(Saved entries)
************
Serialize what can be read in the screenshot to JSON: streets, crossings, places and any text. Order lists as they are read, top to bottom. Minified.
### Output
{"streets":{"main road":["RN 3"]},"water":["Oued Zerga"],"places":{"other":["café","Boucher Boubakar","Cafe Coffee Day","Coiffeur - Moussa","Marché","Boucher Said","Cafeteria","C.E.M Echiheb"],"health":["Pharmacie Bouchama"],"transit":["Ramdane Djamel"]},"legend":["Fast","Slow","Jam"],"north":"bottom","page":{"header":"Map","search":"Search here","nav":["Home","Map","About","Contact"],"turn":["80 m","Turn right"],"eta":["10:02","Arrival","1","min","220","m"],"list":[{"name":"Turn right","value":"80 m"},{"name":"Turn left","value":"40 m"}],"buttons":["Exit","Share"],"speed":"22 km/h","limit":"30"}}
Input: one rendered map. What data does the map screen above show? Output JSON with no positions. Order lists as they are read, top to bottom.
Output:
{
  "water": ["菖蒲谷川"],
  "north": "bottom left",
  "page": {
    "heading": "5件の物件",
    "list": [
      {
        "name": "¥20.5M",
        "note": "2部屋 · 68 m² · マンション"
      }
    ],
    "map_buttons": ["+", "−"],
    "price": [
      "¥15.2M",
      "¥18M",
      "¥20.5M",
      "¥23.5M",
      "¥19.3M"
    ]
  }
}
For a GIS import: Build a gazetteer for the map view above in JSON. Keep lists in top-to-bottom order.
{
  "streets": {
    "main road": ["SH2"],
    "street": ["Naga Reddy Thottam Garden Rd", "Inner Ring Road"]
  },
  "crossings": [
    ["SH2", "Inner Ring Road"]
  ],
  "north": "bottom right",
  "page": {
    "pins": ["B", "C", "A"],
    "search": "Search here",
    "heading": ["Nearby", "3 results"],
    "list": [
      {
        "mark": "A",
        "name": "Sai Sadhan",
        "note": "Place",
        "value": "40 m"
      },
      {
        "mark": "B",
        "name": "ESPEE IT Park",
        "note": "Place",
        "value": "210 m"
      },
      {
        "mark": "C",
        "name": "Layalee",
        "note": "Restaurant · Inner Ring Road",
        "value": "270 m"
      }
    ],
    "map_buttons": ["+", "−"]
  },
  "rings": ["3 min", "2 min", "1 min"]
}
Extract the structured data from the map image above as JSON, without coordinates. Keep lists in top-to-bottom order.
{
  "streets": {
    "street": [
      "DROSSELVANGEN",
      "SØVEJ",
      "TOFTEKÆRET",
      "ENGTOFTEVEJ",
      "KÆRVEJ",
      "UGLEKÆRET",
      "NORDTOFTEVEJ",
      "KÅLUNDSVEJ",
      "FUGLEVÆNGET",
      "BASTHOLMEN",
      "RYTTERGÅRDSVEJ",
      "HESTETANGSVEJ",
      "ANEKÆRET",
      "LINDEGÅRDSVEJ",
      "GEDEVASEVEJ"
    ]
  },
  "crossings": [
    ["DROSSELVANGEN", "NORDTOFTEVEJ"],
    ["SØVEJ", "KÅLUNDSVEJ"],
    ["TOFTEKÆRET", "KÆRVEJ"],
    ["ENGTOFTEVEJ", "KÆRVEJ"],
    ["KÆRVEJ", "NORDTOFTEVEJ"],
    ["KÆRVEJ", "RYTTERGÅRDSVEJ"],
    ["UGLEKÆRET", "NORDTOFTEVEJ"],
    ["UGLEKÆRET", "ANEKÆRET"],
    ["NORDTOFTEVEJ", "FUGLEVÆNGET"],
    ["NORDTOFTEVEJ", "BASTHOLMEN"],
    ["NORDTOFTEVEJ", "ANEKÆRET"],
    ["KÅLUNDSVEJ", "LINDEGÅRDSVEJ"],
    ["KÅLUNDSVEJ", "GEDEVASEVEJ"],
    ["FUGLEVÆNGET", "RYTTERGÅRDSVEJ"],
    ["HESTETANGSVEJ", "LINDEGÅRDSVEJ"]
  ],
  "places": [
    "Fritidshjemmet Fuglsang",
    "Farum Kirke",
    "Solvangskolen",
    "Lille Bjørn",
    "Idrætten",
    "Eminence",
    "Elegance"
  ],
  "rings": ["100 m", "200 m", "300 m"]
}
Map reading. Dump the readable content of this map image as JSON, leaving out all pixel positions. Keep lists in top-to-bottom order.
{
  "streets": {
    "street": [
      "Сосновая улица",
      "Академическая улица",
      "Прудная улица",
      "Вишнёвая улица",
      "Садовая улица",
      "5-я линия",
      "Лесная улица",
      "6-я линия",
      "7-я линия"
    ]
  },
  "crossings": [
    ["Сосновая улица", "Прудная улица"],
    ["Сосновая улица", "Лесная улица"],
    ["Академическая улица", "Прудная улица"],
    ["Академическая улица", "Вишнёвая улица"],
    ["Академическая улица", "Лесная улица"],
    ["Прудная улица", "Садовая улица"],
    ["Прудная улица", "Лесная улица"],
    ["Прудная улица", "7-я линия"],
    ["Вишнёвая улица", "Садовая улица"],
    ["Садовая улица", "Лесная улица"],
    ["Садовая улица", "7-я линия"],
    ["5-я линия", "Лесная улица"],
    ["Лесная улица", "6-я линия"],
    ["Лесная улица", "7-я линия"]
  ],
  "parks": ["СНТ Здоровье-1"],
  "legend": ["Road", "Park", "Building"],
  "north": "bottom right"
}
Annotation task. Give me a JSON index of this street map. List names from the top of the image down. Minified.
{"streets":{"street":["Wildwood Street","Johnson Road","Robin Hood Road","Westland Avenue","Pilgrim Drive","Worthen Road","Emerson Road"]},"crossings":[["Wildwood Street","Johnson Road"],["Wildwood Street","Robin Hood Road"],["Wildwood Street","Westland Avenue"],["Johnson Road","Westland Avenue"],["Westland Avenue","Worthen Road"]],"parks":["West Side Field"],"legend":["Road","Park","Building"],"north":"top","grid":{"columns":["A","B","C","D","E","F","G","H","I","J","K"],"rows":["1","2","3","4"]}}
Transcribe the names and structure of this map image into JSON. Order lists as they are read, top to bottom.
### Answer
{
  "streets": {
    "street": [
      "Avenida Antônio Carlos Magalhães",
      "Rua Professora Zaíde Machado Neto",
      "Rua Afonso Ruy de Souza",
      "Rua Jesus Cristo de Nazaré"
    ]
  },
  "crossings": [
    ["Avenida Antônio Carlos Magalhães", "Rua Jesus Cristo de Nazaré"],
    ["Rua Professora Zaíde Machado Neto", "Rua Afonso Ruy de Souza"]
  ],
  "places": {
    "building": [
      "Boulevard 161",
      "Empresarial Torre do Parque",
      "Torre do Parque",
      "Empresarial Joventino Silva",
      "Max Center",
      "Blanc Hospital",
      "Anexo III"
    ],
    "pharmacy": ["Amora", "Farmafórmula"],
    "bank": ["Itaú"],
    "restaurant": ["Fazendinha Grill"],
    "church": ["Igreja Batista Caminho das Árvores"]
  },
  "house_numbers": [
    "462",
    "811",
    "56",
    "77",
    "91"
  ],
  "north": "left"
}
************
#### Task prompt:
The records above need to be retyped in full, exactly as they stand.

#### Result for this exercise:
Serialize what can be read in the screenshot to JSON: streets, crossings, places and any text. Order lists as they are read, top to bottom. Minified.
### Output
{"streets":{"main road":["RN 3"]},"water":["Oued Zerga"],"places":{"other":["café","Boucher Boubakar","Cafe Coffee Day","Coiffeur - Moussa","Marché","Boucher Said","Cafeteria","C.E.M Echiheb"],"health":["Pharmacie Bouchama"],"transit":["Ramdane Djamel"]},"legend":["Fast","Slow","Jam"],"north":"bottom","page":{"header":"Map","search":"Search here","nav":["Home","Map","About","Contact"],"turn":["80 m","Turn right"],"eta":["10:02","Arrival","1","min","220","m"],"list":[{"name":"Turn right","value":"80 m"},{"name":"Turn left","value":"40 m"}],"buttons":["Exit","Share"],"speed":"22 km/h","limit":"30"}}
Input: one rendered map. What data does the map screen above show? Output JSON with no positions. Order lists as they are read, top to bottom.
Output:
{
  "water": ["菖蒲谷川"],
  "north": "bottom left",
  "page": {
    "heading": "5件の物件",
    "list": [
      {
        "name": "¥20.5M",
        "note": "2部屋 · 68 m² · マンション"
      }
    ],
    "map_buttons": ["+", "−"],
    "price": [
      "¥15.2M",
      "¥18M",
      "¥20.5M",
      "¥23.5M",
      "¥19.3M"
    ]
  }
}
For a GIS import: Build a gazetteer for the map view above in JSON. Keep lists in top-to-bottom order.
{
  "streets": {
    "main road": ["SH2"],
    "street": ["Naga Reddy Thottam Garden Rd", "Inner Ring Road"]
  },
  "crossings": [
    ["SH2", "Inner Ring Road"]
  ],
  "north": "bottom right",
  "page": {
    "pins": ["B", "C", "A"],
    "search": "Search here",
    "heading": ["Nearby", "3 results"],
    "list": [
      {
        "mark": "A",
        "name": "Sai Sadhan",
        "note": "Place",
        "value": "40 m"
      },
      {
        "mark": "B",
        "name": "ESPEE IT Park",
        "note": "Place",
        "value": "210 m"
      },
      {
        "mark": "C",
        "name": "Layalee",
        "note": "Restaurant · Inner Ring Road",
        "value": "270 m"
      }
    ],
    "map_buttons": ["+", "−"]
  },
  "rings": ["3 min", "2 min", "1 min"]
}
Extract the structured data from the map image above as JSON, without coordinates. Keep lists in top-to-bottom order.
{
  "streets": {
    "street": [
      "DROSSELVANGEN",
      "SØVEJ",
      "TOFTEKÆRET",
      "ENGTOFTEVEJ",
      "KÆRVEJ",
      "UGLEKÆRET",
      "NORDTOFTEVEJ",
      "KÅLUNDSVEJ",
      "FUGLEVÆNGET",
      "BASTHOLMEN",
      "RYTTERGÅRDSVEJ",
      "HESTETANGSVEJ",
      "ANEKÆRET",
      "LINDEGÅRDSVEJ",
      "GEDEVASEVEJ"
    ]
  },
  "crossings": [
    ["DROSSELVANGEN", "NORDTOFTEVEJ"],
    ["SØVEJ", "KÅLUNDSVEJ"],
    ["TOFTEKÆRET", "KÆRVEJ"],
    ["ENGTOFTEVEJ", "KÆRVEJ"],
    ["KÆRVEJ", "NORDTOFTEVEJ"],
    ["KÆRVEJ", "RYTTERGÅRDSVEJ"],
    ["UGLEKÆRET", "NORDTOFTEVEJ"],
    ["UGLEKÆRET", "ANEKÆRET"],
    ["NORDTOFTEVEJ", "FUGLEVÆNGET"],
    ["NORDTOFTEVEJ", "BASTHOLMEN"],
    ["NORDTOFTEVEJ", "ANEKÆRET"],
    ["KÅLUNDSVEJ", "LINDEGÅRDSVEJ"],
    ["KÅLUNDSVEJ", "GEDEVASEVEJ"],
    ["FUGLEVÆNGET", "RYTTERGÅRDSVEJ"],
    ["HESTETANGSVEJ", "LINDEGÅRDSVEJ"]
  ],
  "places": [
    "Fritidshjemmet Fuglsang",
    "Farum Kirke",
    "Solvangskolen",
    "Lille Bjørn",
    "Idrætten",
    "Eminence",
    "Elegance"
  ],
  "rings": ["100 m", "200 m", "300 m"]
}
Map reading. Dump the readable content of this map image as JSON, leaving out all pixel positions. Keep lists in top-to-bottom order.
{
  "streets": {
    "street": [
      "Сосновая улица",
      "Академическая улица",
      "Прудная улица",
      "Вишнёвая улица",
      "Садовая улица",
      "5-я линия",
      "Лесная улица",
      "6-я линия",
      "7-я линия"
    ]
  },
  "crossings": [
    ["Сосновая улица", "Прудная улица"],
    ["Сосновая улица", "Лесная улица"],
    ["Академическая улица", "Прудная улица"],
    ["Академическая улица", "Вишнёвая улица"],
    ["Академическая улица", "Лесная улица"],
    ["Прудная улица", "Садовая улица"],
    ["Прудная улица", "Лесная улица"],
    ["Прудная улица", "7-я линия"],
    ["Вишнёвая улица", "Садовая улица"],
    ["Садовая улица", "Лесная улица"],
    ["Садовая улица", "7-я линия"],
    ["5-я линия", "Лесная улица"],
    ["Лесная улица", "6-я линия"],
    ["Лесная улица", "7-я линия"]
  ],
  "parks": ["СНТ Здоровье-1"],
  "legend": ["Road", "Park", "Building"],
  "north": "bottom right"
}
Annotation task. Give me a JSON index of this street map. List names from the top of the image down. Minified.
{"streets":{"street":["Wildwood Street","Johnson Road","Robin Hood Road","Westland Avenue","Pilgrim Drive","Worthen Road","Emerson Road"]},"crossings":[["Wildwood Street","Johnson Road"],["Wildwood Street","Robin Hood Road"],["Wildwood Street","Westland Avenue"],["Johnson Road","Westland Avenue"],["Westland Avenue","Worthen Road"]],"parks":["West Side Field"],"legend":["Road","Park","Building"],"north":"top","grid":{"columns":["A","B","C","D","E","F","G","H","I","J","K"],"rows":["1","2","3","4"]}}
Transcribe the names and structure of this map image into JSON. Order lists as they are read, top to bottom.
### Answer
{
  "streets": {
    "street": [
      "Avenida Antônio Carlos Magalhães",
      "Rua Professora Zaíde Machado Neto",
      "Rua Afonso Ruy de Souza",
      "Rua Jesus Cristo de Nazaré"
    ]
  },
  "crossings": [
    ["Avenida Antônio Carlos Magalhães", "Rua Jesus Cristo de Nazaré"],
    ["Rua Professora Zaíde Machado Neto", "Rua Afonso Ruy de Souza"]
  ],
  "places": {
    "building": [
      "Boulevard 161",
      "Empresarial Torre do Parque",
      "Torre do Parque",
      "Empresarial Joventino Silva",
      "Max Center",
      "Blanc Hospital",
      "Anexo III"
    ],
    "pharmacy": ["Amora", "Farmafórmula"],
    "bank": ["Itaú"],
    "restaurant": ["Fazendinha Grill"],
    "church": ["Igreja Batista Caminho das Árvores"]
  },
  "house_numbers": [
    "462",
    "811",
    "56",
    "77",
    "91"
  ],
  "north": "left"
}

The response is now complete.